Die primären somatosensorischen Nervenzellen mit Projektionen zum sekundären somatosensorischen Kortex wurden vorwiegend dann aktiv, wenn Mäuse die Oberfläche der Sandpapiere unterscheiden mussten. Währenddessen waren Nervenzellen mit Fortsätzen zum Motorkortex stärker bei der Lokalisation der Metallstange beteiligt. Diese unterschiedlichen Erregungsmuster zeigten sich jedoch nicht, wenn Mäuse die Sandpapiere oder Metallstangen passiv, ohne Aufgabenstellung berührten, d.h. ihre Handlung nicht durch eine Belohnung motiviert war. Die sensorischen Stimuli allein waren also nicht hinreichend für das Muster der Informationsweiterleitung an entferntere Hirnareale.
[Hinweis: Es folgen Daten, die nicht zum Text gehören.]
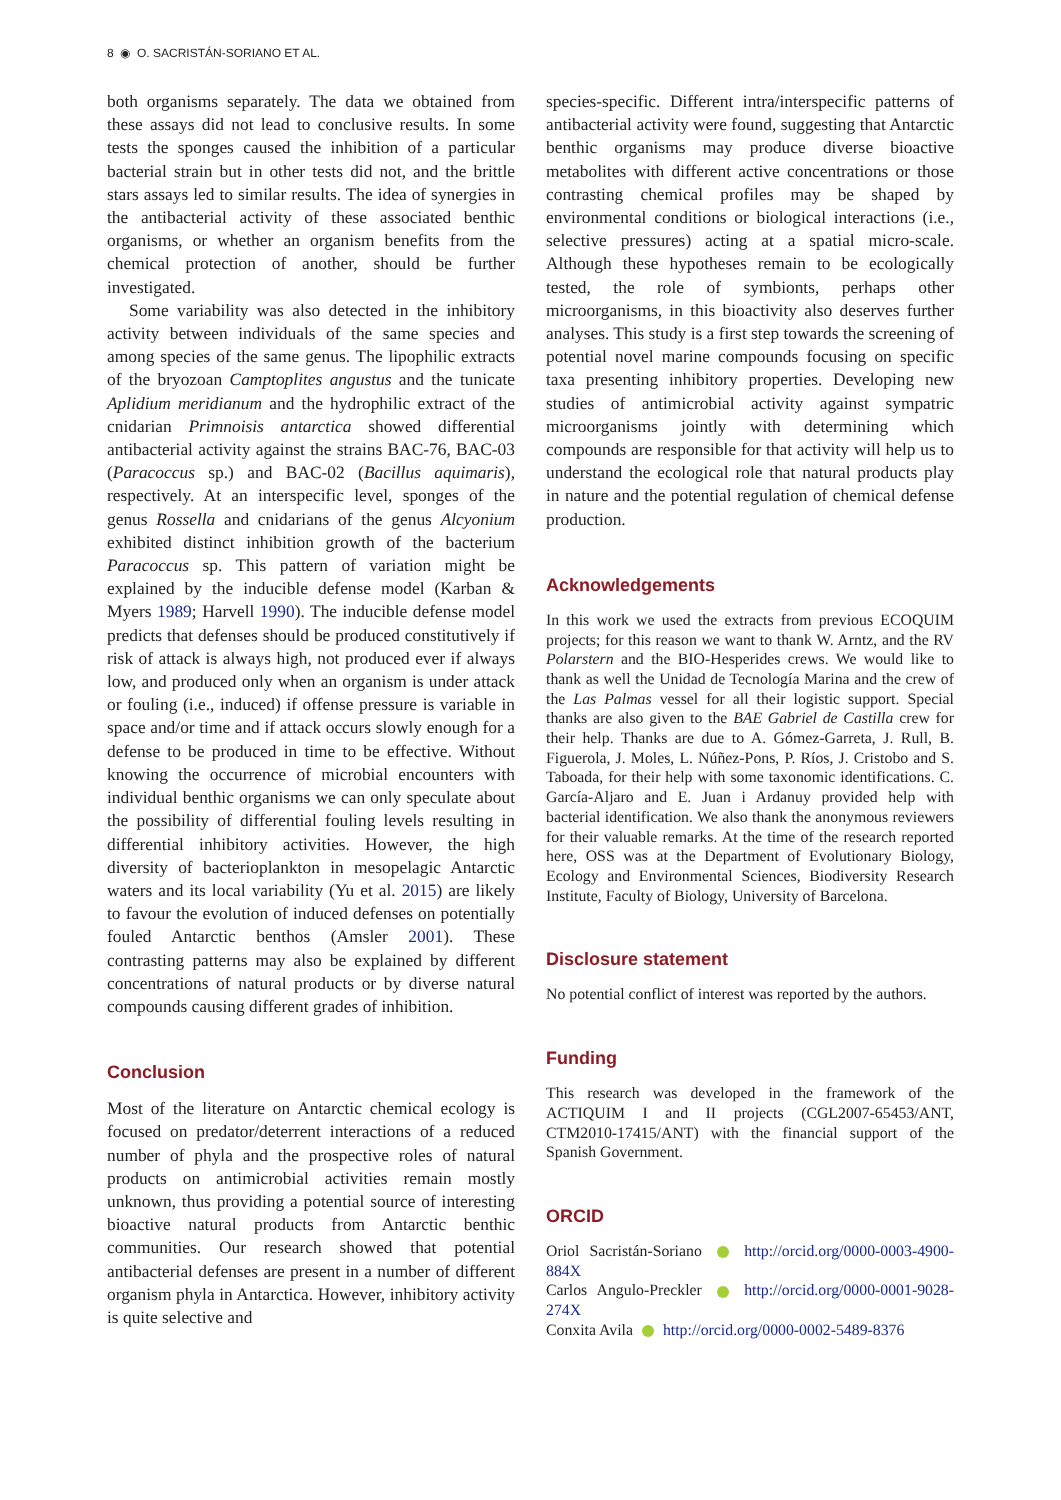8 ◉ O. SACRISTÁN-SORIANO ET AL.
both organisms separately. The data we obtained from these assays did not lead to conclusive results. In some tests the sponges caused the inhibition of a particular bacterial strain but in other tests did not, and the brittle stars assays led to similar results. The idea of synergies in the antibacterial activity of these associated benthic organisms, or whether an organism benefits from the chemical protection of another, should be further investigated.
Some variability was also detected in the inhibitory activity between individuals of the same species and among species of the same genus. The lipophilic extracts of the bryozoan Camptoplites angustus and the tunicate Aplidium meridianum and the hydrophilic extract of the cnidarian Primnoisis antarctica showed differential antibacterial activity against the strains BAC-76, BAC-03 (Paracoccus sp.) and BAC-02 (Bacillus aquimaris), respectively. At an interspecific level, sponges of the genus Rossella and cnidarians of the genus Alcyonium exhibited distinct inhibition growth of the bacterium Paracoccus sp. This pattern of variation might be explained by the inducible defense model (Karban & Myers 1989; Harvell 1990). The inducible defense model predicts that defenses should be produced constitutively if risk of attack is always high, not produced ever if always low, and produced only when an organism is under attack or fouling (i.e., induced) if offense pressure is variable in space and/or time and if attack occurs slowly enough for a defense to be produced in time to be effective. Without knowing the occurrence of microbial encounters with individual benthic organisms we can only speculate about the possibility of differential fouling levels resulting in differential inhibitory activities. However, the high diversity of bacterioplankton in mesopelagic Antarctic waters and its local variability (Yu et al. 2015) are likely to favour the evolution of induced defenses on potentially fouled Antarctic benthos (Amsler 2001). These contrasting patterns may also be explained by different concentrations of natural products or by diverse natural compounds causing different grades of inhibition.
Conclusion
Most of the literature on Antarctic chemical ecology is focused on predator/deterrent interactions of a reduced number of phyla and the prospective roles of natural products on antimicrobial activities remain mostly unknown, thus providing a potential source of interesting bioactive natural products from Antarctic benthic communities. Our research showed that potential antibacterial defenses are present in a number of different organism phyla in Antarctica. However, inhibitory activity is quite selective and
species-specific. Different intra/interspecific patterns of antibacterial activity were found, suggesting that Antarctic benthic organisms may produce diverse bioactive metabolites with different active concentrations or those contrasting chemical profiles may be shaped by environmental conditions or biological interactions (i.e., selective pressures) acting at a spatial micro-scale. Although these hypotheses remain to be ecologically tested, the role of symbionts, perhaps other microorganisms, in this bioactivity also deserves further analyses. This study is a first step towards the screening of potential novel marine compounds focusing on specific taxa presenting inhibitory properties. Developing new studies of antimicrobial activity against sympatric microorganisms jointly with determining which compounds are responsible for that activity will help us to understand the ecological role that natural products play in nature and the potential regulation of chemical defense production.
Acknowledgements
In this work we used the extracts from previous ECOQUIM projects; for this reason we want to thank W. Arntz, and the RV Polarstern and the BIO-Hesperides crews. We would like to thank as well the Unidad de Tecnología Marina and the crew of the Las Palmas vessel for all their logistic support. Special thanks are also given to the BAE Gabriel de Castilla crew for their help. Thanks are due to A. Gómez-Garreta, J. Rull, B. Figuerola, J. Moles, L. Núñez-Pons, P. Ríos, J. Cristobo and S. Taboada, for their help with some taxonomic identifications. C. García-Aljaro and E. Juan i Ardanuy provided help with bacterial identification. We also thank the anonymous reviewers for their valuable remarks. At the time of the research reported here, OSS was at the Department of Evolutionary Biology, Ecology and Environmental Sciences, Biodiversity Research Institute, Faculty of Biology, University of Barcelona.
Disclosure statement
No potential conflict of interest was reported by the authors.
Funding
This research was developed in the framework of the ACTIQUIM I and II projects (CGL2007-65453/ANT, CTM2010-17415/ANT) with the financial support of the Spanish Government.
ORCID
Oriol Sacristán-Soriano http://orcid.org/0000-0003-4900-884X
Carlos Angulo-Preckler http://orcid.org/0000-0001-9028-274X
Conxita Avila http://orcid.org/0000-0002-5489-8376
Kommunikationsstörung im Gehirn

Laut Fritjof Helmchen kann die Aktivität in einem Hirnrindenareal gezielt zu weiter entfernten Arealen geleitet werden, wenn wir spezifische Informationen aus der Umgebung herausfiltern müssen, um eine Aufgabe zu lösen. Gerade diese Kommunikation zwischen Hirnarealen funktioniert bei kognitiven Störungen, wie beispielsweise bei Alzheimer, Autismus oder Schizophrenie, häufig nicht. «Ein besseres Verständnis der Funktionsweise dieser weitreichenden, vernetzten Verbindungen im Gehirn kann möglicherweise helfen, Therapien zu entwickeln, welche diese spezifische kortikale Kommunikation wiederherstellen», sagt Fritjof Helmchen. Das Ziel ist, die beeinträchtigten kognitive Fähigkeiten der Betroffenen so wieder zu verbessern.